Writer and director Shatara Michelle Ford grew up between rural Arkansas and Missouri in the American Midwest, developing an innate understanding of the state of the nation for Black, Brown and queer folks.
Dreams in Nightmares is her sophomore feature after 2019’s award-winning Test Pattern. It embraces the great cinematic tradition of the road trip, replete with its wrong ways, side quests and emotional journeys. Three mates at loose ends – LA uni lecturer Z (Denée Benton), Brooklyn business consultant Tasha (Sasha Compère) and Pittsburgh poet Lauren (Dezi Bing) – go on a mission to find out whatever happened to their AWOL college crew mate, Kel (Mars Storm Rucker).
Also popping up at Berlinale, Dreams in Nightmares expands on the well-worn premise in ways that connect the eternal queerness back to the ancestral via a mysteriously impenetrable doorway in the desert while kicking down the gender binary. Both cosmically dreamy and intimately human, too, it’s a salve for sore times.
Cactus Pears

Achingly luminous, Cactus Pears is a semi-autobiographical, Marathi-language film by Indian filmmaker Rohan Kanawade.
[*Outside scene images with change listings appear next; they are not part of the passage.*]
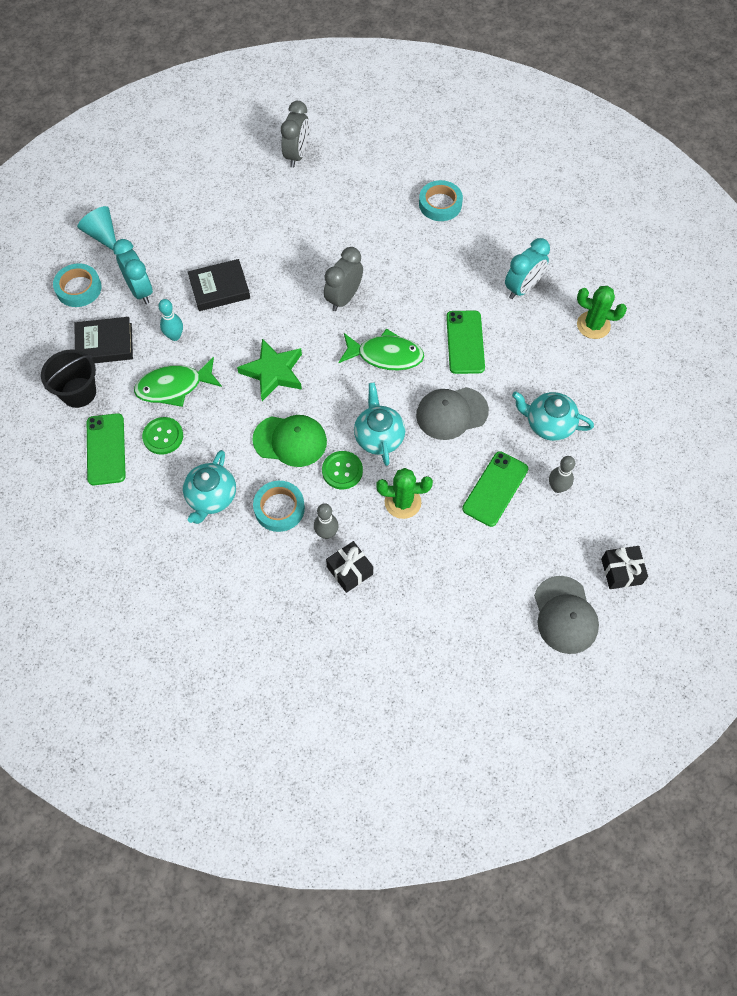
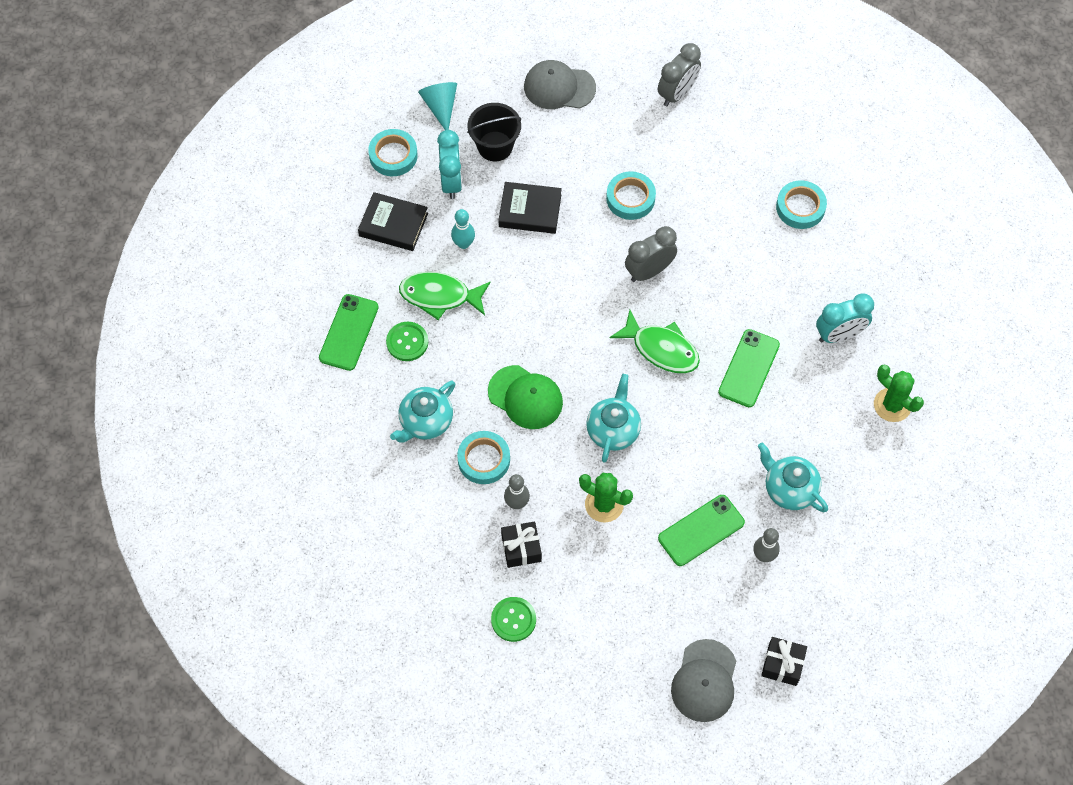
camera: 25 degrees right, 0 degrees up
black bucket [41,350,96,408] -> black bucket moved to [467,103,521,161]
green star [237,339,302,401] -> none
green button [322,451,363,489] -> green button moved to [491,597,536,642]
grey cap [416,387,489,440] -> grey cap moved to [524,60,596,109]
none -> turquoise tape [606,171,656,220]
Like Dreams in Nightmares, it dips in and out of dreams and the all-too-real in ways that leave you longing.
Bhushaan Manoj plays Anand, a call centre worker cooped up in a tiny Mumbai apartment who finds himself catapulted back to his tiny rural village of Kharshinde (where Kanawade grew up) to observe ten days of mourning after the shock loss of his beloved father.
Reconnecting with his schoolmate Balya (Suraaj Suman), a goat farmer with no land of his own, the bond between them blossoms once more in sublimely understated but unquestionably erotic ways on the spot they once shared between twin mango trees that have long since been cut down.
An impeccably crafted film with stunning score, cinematography and sublimely understated performances – props also to Anand’s adoring mother, who runs interference for her son when he’s bombarded by marriage requests – this Sundance beauty that I caught in Adelaide will haunt my heart forevermore.